**Work task:**
The answer must give back every line of the data exactly, with no pictures.

**Source data:**
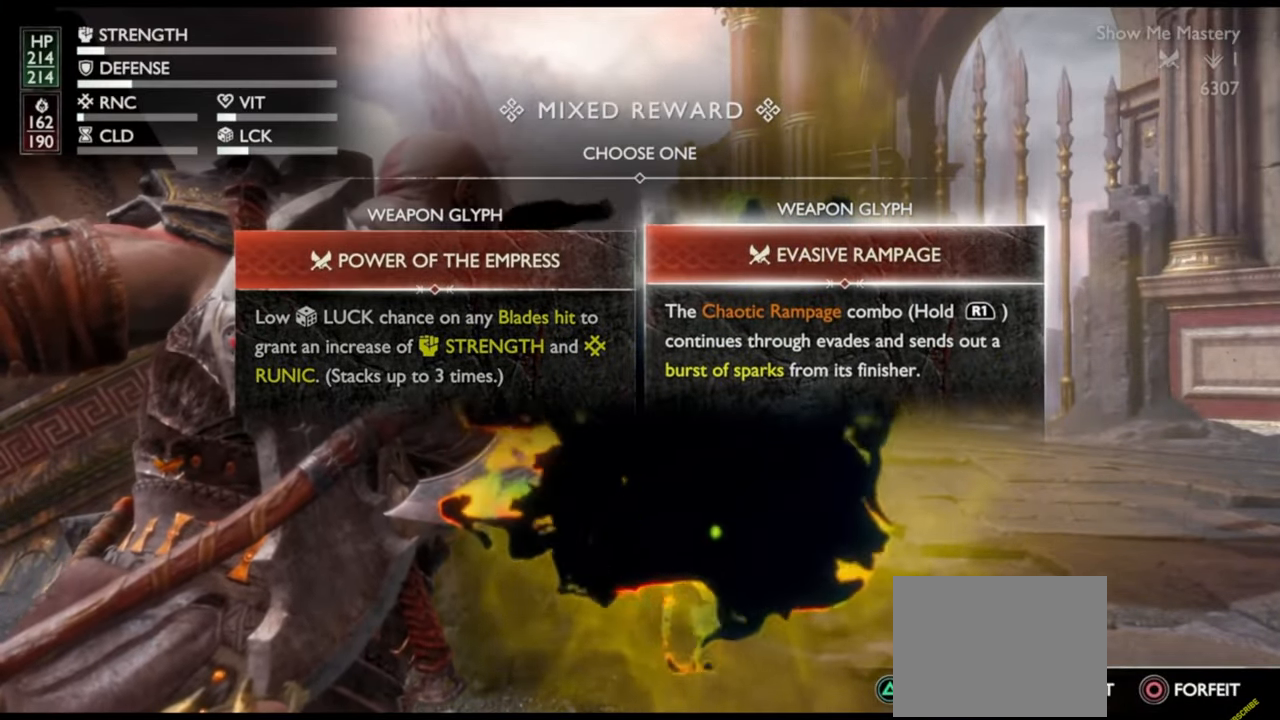
{"dt_ms": 500, "buttons": [], "left_stick": "up", "right_stick": "center", "events": [[200, "DPAD_LEFT", "down"], [283, "DPAD_LEFT", "up"], [300, "left_stick", "up"], [300, "right_stick", "center"]]}
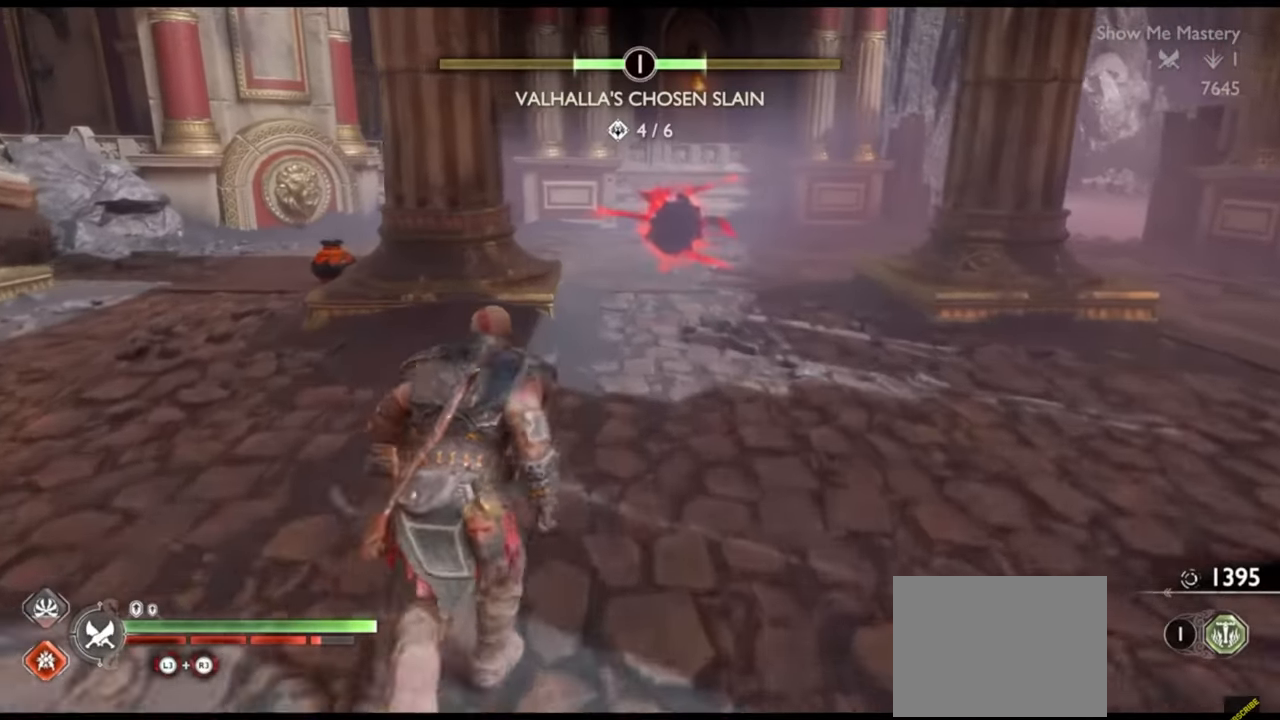
{"dt_ms": 500, "buttons": [], "left_stick": "up", "right_stick": "center", "events": []}
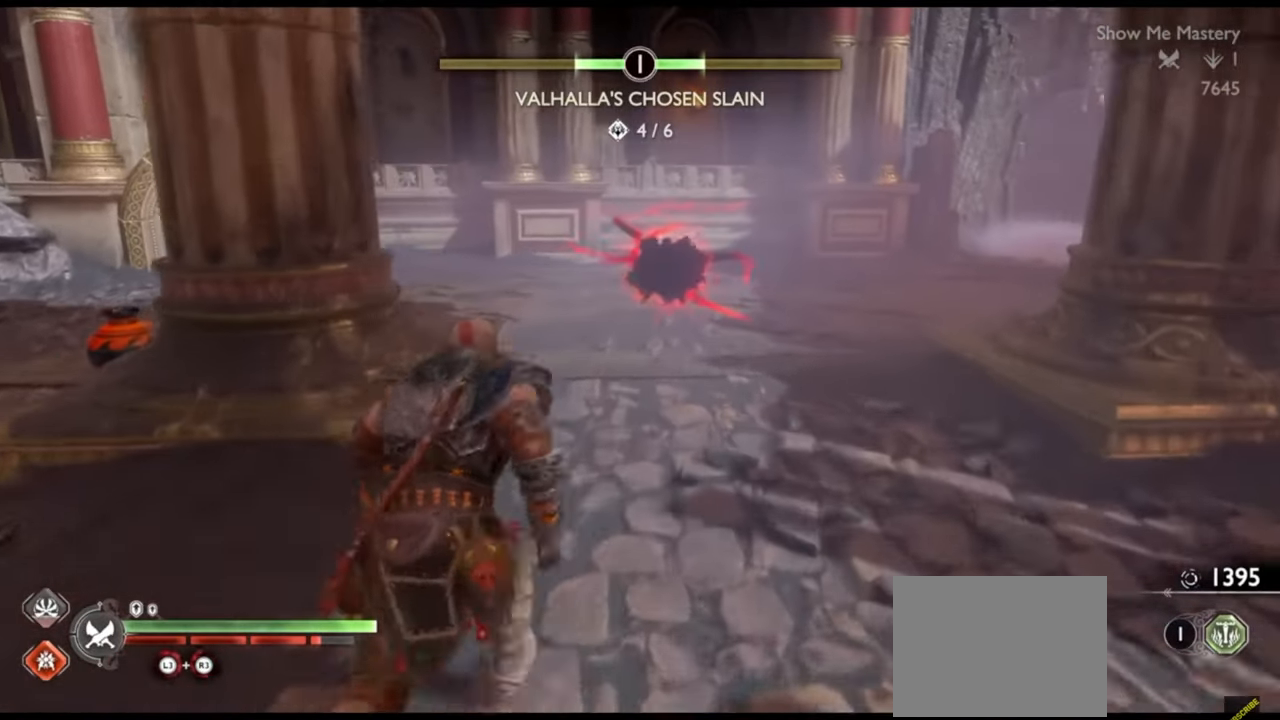
{"dt_ms": 500, "buttons": [], "left_stick": "up", "right_stick": "center", "events": []}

**Task solution:**
{"dt_ms": 500, "buttons": [], "left_stick": "up", "right_stick": "center", "events": [[200, "DPAD_LEFT", "down"], [283, "DPAD_LEFT", "up"], [300, "left_stick", "up"], [300, "right_stick", "center"]]}
{"dt_ms": 500, "buttons": [], "left_stick": "up", "right_stick": "center", "events": []}
{"dt_ms": 500, "buttons": [], "left_stick": "up", "right_stick": "center", "events": []}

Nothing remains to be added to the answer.